◆ Task item: Lay out every line of the records below as a JSON list of strings, one string per line. Omit any blank lines.
START Extracted information
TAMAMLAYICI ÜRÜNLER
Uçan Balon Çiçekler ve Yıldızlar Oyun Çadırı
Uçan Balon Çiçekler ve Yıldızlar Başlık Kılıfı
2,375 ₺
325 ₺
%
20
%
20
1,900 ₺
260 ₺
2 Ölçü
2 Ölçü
END Extracted information
◆ Answer space:
[
  "TAMAMLAYICI ÜRÜNLER",
  "Uçan Balon Çiçekler ve Yıldızlar Oyun Çadırı",
  "Uçan Balon Çiçekler ve Yıldızlar Başlık Kılıfı",
  "2,375 ₺",
  "325 ₺",
  "%",
  "20",
  "%",
  "20",
  "1,900 ₺",
  "260 ₺",
  "2 Ölçü",
  "2 Ölçü"
]